Dapat dikatakan secara umum, keadaan infrastruktur jalan di Indonesia masih
kurang mendukung untuk menarik investasi, baik dari segi panjang jalan maupun
keadaan jalan.
b. Infrastruktur Listrik
Energi listrik adalah salah satumber energi vital yang diperlukan sebagai sarana
pendukung produksi atau kehidupan sehari-hari, tenaga listrik memegang peranan
penting dalam upaya mendukung pembangunan nasional. Dapat dilihat bahwa dari
tahun ke tahun konsumsi listrik di Indonesia terus meningkat, baik dari jumlah
pelanggan rumah tangga, kelompok usaha maupun lainnya. Namun peningkatan
konsumsi seharusnya didukung oleh penambahan kapasitas produksi listrik dari
pembangunan pembangkit-pembangkit listrik baru. Sehingga pemadaman akibat
kekurangan pasokan listrik dapat dikurangi. Hal tersebut mulai dirasakan di beebagai
daerah di luar Pulau Jawa yang sering mengalami pemadaman total (black out),
contohnya di Sumatra Barat, Riau, Sumatra Selatan dan Lampung. Di Pulau Jawa
sendiripun masih sering terjadinya pemadaman listrik secara bergilir.
Menurut Outlook Energi Nasional 2011, konsumsi energi Indonesia meningkat
dari 709,1 juta SBM (Setara Barel Minyak/BOE) ke 865,4 juta SBM. Atau meningkat
rata-rata sebesar 2,2 % pertahun. Konsumsi energi ini sampai akhir tahun 2011, terbesar
masih dikuasai oleh sektor industri, dan diikuti oleh sektor rumah tangga, dan sektor
transportasi. Sepanjang tahun 2013, konsumsi listrik di Indonesia sebesar 188 terrawatt-
hour atau TWh (rumah tangga 41 persen, industri 34 persen, komersial 19 persen, dan
publik 6 persen), sedangkan kapasitas daya terpasang pembangkit listrik hanya
mencapai 47.128 MW.
Realisasi pertumbuhan kebutuhan listrik pada tahun 2013 mencapai 7,8 persen,
dan direncanakan pada tahun 2014 ini akan menambah kapasitas daya pembangkit
sebesar 3.605 MW atau meningkat 7,6 persen dibandingkan tahun 2013, sehingga total
kapasitas terpasang pada akhir tahun menjadi 50.733 MW. Tambahan daya pembangkit
pada 2014 tersebut berasal dari proyek percepatan 10.000 MW tahap I dan II. Indonesia
mencapai 80,51 persen atau meningkat sebesar 76,56 persen dibandingkan bawah 50
persen adalah provinsi Papua (36,41 persen), dan provinsi yang rasionya masih di
bawah 70 persen antara lain NTT (54,77 persen), Sulawesi Tenggara (62,51 persen),
NTB (64,43 persen), Kalimantan Tengah (66,21 persen), Sulawesi Barat (67,6 persen),
Gorontalo (67,81 persen), dan Kepulauan Riau (69,66 persen).

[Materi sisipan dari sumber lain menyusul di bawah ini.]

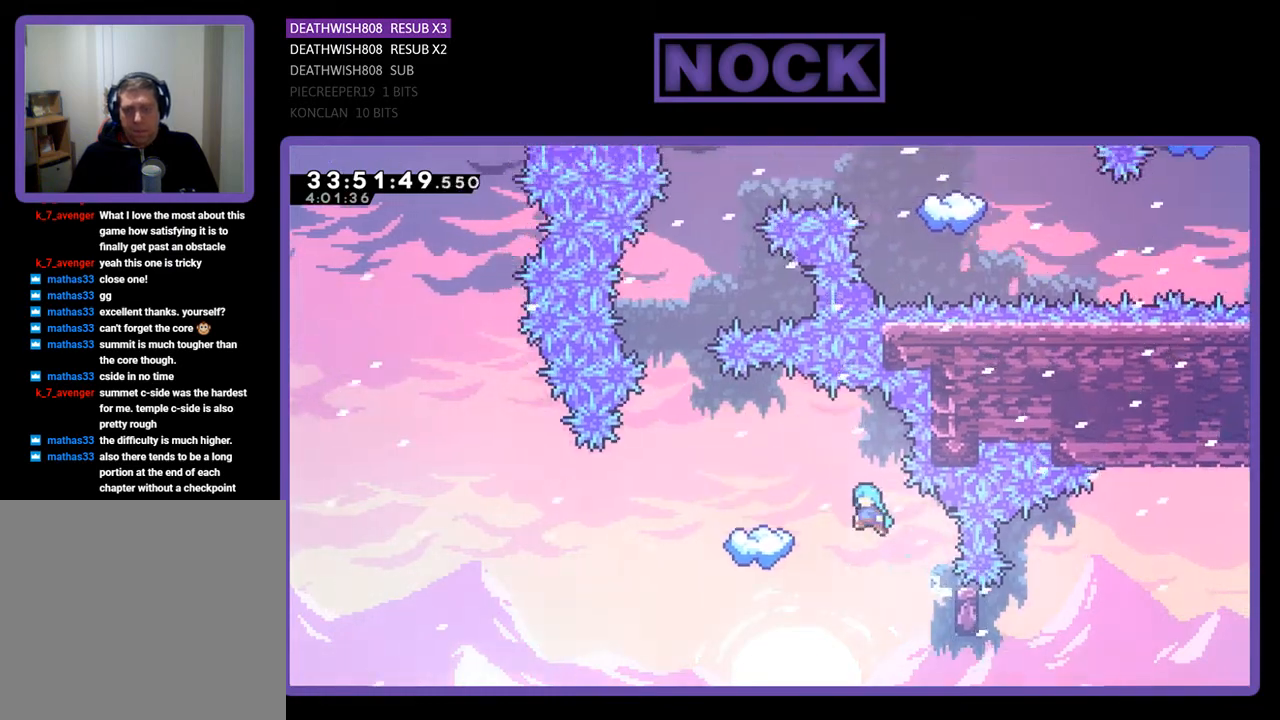
{"buttons": ["R2"], "events": [[433, "DPAD_LEFT", "up"], [433, "DPAD_UP", "up"], [467, "CROSS", "up"]]}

Kondisi infrastruktur kelistrikan di Indonesia sangat memprihatinkan. Kapasitas
pembangkit yang dimiliki sebesar 35,33 GW (gigawatt) untuk memenuhi kebutuhan
sejumlah 237 juta jiwa. Kapasitas tersebut jauh di bawah kemampuan produksi listrik
Singapura dan Malaysia. Kapasitas pembangkit di Singapura mampu memproduksi
listrik sebesar 10,49 GW untuk memenuhi kebutuhan 5,3 juta penduduk. Sementara
kapasitas pembangkit Malaysia sebesar 28,4 GW untuk kebutuhan 29 juta penduduk.
Walaupun terjadi perkembangan infrastruktur kelistrikan, namun listrik di
Indonesia di rasakan masih jauh dari mencukupi. Akses terhadap listrik masih sulit. Saat
ini sekitar 60 juta masyarakat Indonesia masih belum mendapatkan akses listrik.

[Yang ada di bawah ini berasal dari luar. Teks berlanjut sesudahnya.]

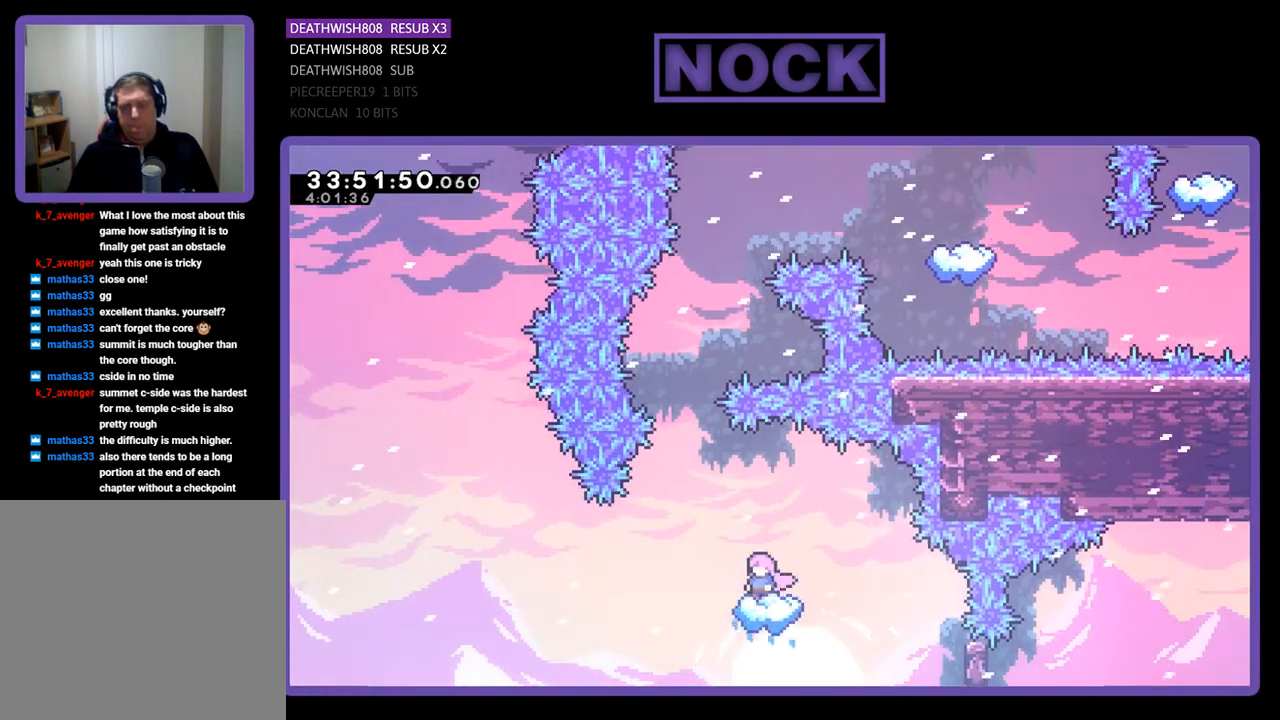
{"buttons": ["R2"], "events": []}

Pasalnya pengadaan infrastruktur listrik masih belum merata khsusnya diwilayah terluar
dan pedalaman. Hal ini diakibatkan karena dana yang dibutuhkan cukup besar untuk
menyambung ke PLN, belum lagi pembangkitnya ada tapi transmisinya tidak ada,
sehingga membutuhkan dana yang cukup besar.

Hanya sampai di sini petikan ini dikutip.